Alvarez narrowed her eyes, suspicion growing. “You take me to my favorite pub, the place where we had our first date, you make it a big surprise, you order ahead –”
“Can’t I just do something nice for my girlfriend while we’re back in town –?”
“You’re acting all shifty –”
“I’m not acting shifty –”
“You are –”
“And if I did have some big surprise lined up, I sure wouldn’t want to ruin it for you just because you think I’m acting shifty.”
Alvarez opened her mouth to respond and then paused, searching Laila’s face. After a few seconds of deliberation, wherein Laila put on her best puppy-dog eyes, she sighed. “Fine,” she conceded. “Fine, I’ll play along. But only because I love you, and I know how much work you put into these things.”
Laila grinned. “Thank you.”
“But you realize that if you don’t have a surprise planned, you’ve just set me up for disappointment.”
Laila leaned forward to scoop up some of the leftover nacho toppings with a fork. “I’ll just have to make something up quickly, then, won’t I?” she said, holding the fork out to Alvarez, who snorted but allowed herself to be spoon-fed nonetheless. They locked eyes with each other across the table while Alvarez licked the fork clean, and then both broke into giggles at the same time.

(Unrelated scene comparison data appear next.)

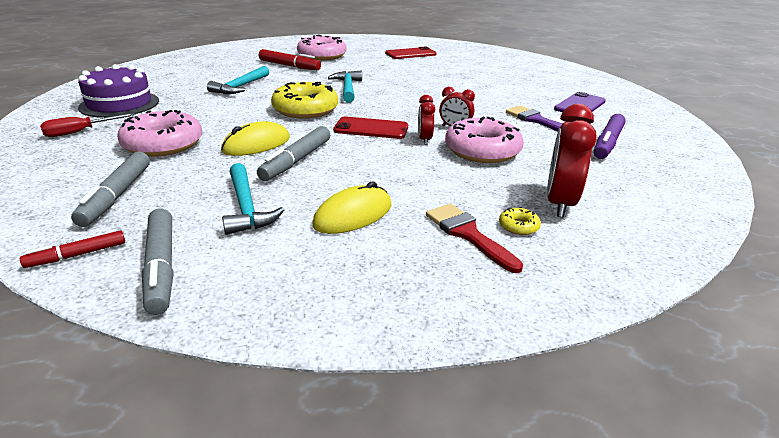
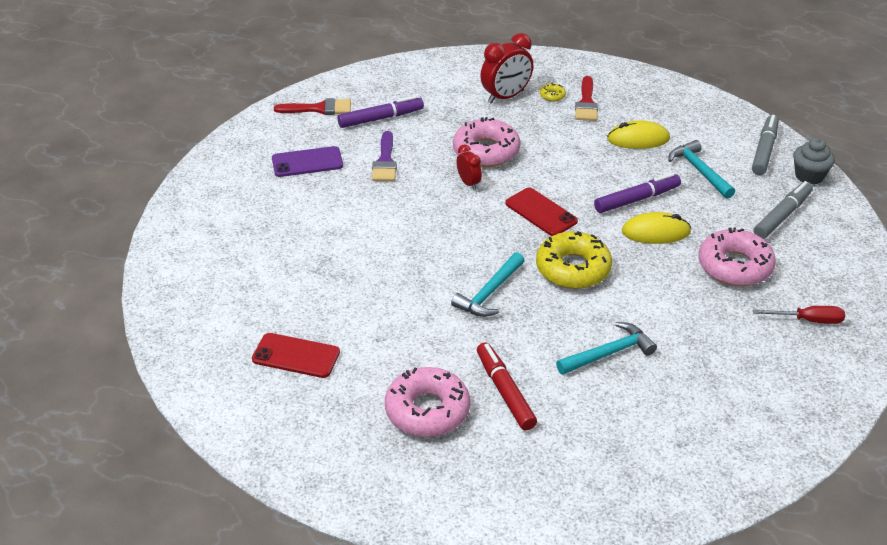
camera: 140 degrees left, 10 degrees up
red marker [20,230,125,268] -> grey cupcake [793,138,835,184]
purple cake [78,64,159,118] -> none
turquoise hammer [222,163,284,235] -> turquoise hammer turned 45 degrees counterclockwise [668,140,735,199]
grey marker [257,126,330,181] -> purple marker [594,173,681,213]
red clock [418,95,435,145] -> none
none -> red brush [274,98,351,115]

“Hey,” Laila whispered, giddy from inside jokes they’d long since forgotten. “Close your eyes.”
Alvarez did without question, expecting either a kiss or a faceful of salsa. Instead, she hears a slow exhale, and then a box is pressed into her hand. It’s soft, like it’s coated in velvet, small and hard, like –
“Open your eyes,” Laila breathes.
Alvarez almost doesn’t, almost just goes the rest of her life without ever opening her eyes again, because that would be better than the disappointment if it’s not what she thinks it is. But she trusts Laila, trusts her with her life and her back and definitely with her heart, so she looks up.

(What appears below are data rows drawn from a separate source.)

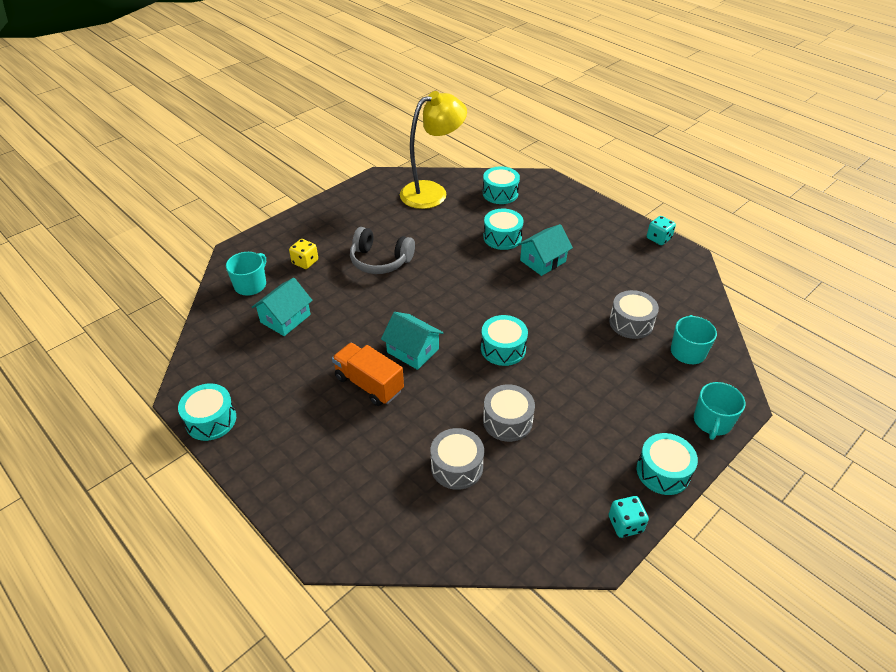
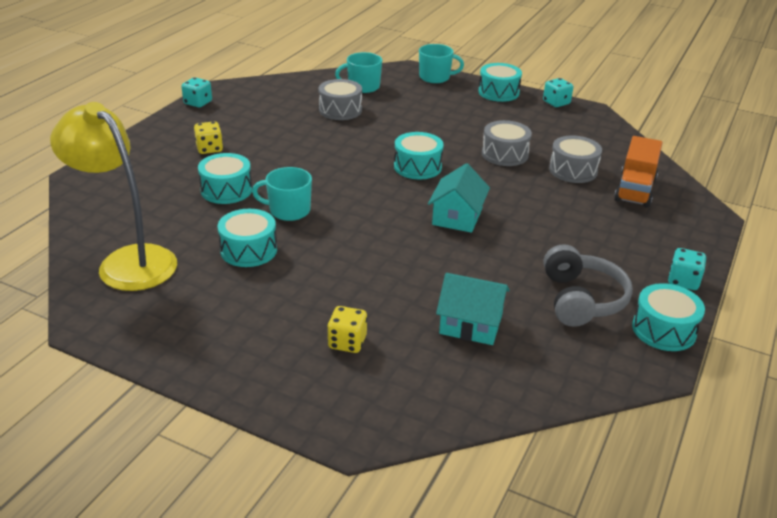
camera: 110 degrees left, 10 degrees down
turquoise mug [226,252,266,296] -> turquoise mug moved to [252,167,312,221]
orange truck [332,343,404,406] -> orange truck moved to [614,136,663,208]
grey headphones [350,227,415,274] -> grey headphones moved to [544,244,633,327]
turquoise drum [483,167,520,204] -> turquoise drum moved to [218,209,277,267]
turquoise house [517,224,573,276] -> none
none -> yellow dice [194,121,223,154]
none -> turquoise dice [668,248,706,290]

The ring itself is beautiful, a simple band with a clear gemstone that refracts rainbows where the light hits it, but Alvarez is much more fascinated by Laila’s face. She’s got the little pout on that she always gets when she’s nervous and a set to her jaw that says she’s going to be confident anyways, and a look in her eyes that Alvarez has never seen before, even after ten years.
Alvarez says yes before Laila even has time to ask, before she’s even realizes she’s said it.
“Bitch,” Laila says, but the pout relaxes into the clearest display of love Alvarez has ever seen on her face. “You could at least wait for me to ask.”
Alvarez shakes her head. “Yes,” she says again, wonders if it’s the only thing she’ll ever be able to say again.
“God,” Laila says, and she reaches over and takes the ring and all but shoves it onto Alvarez’s finger. “There. God.”
Alvarez grins, soppy and infatuated, like everything she hated when she was younger and didn’t know any better, but right now she can’t bring herself to care. She was going to make a spectacle in her favorite pub; she’d resigned herself to that the moment she realized what the weight in her hand meant. If there was any time when it was acceptable to start crying at a bar before 8 pm, it was now.
“Not God,” Alvarez said, and the way the light plays off Laila’s eyes is a thousand times more captivating than any ring, “but pretty damn close.”
Later that night, after the waitress has brought out celebratory dessert and they’ve sent ecstatic messages to all their friends, Laila and Alvarez sit curled up on the couch in their hotel, playing with the ring. They’d been sitting in the same position for the past two hours, occasionally dissolving into overwhelmed giggling, occasionally exchanging long, soft kisses.
“You know,” Alvarez said, holding the ring up to the light again and trying to see how many different rainbows she could count, “you never actually asked me.”
“Fuck you,” Laila said, lifting her head off Alvarez’s shoulder so she could swat at her indignantly. “Ask me yourself.”
“Will you m–?”
Laila kissed her before she could finish, but Alvarez was too in love to complain.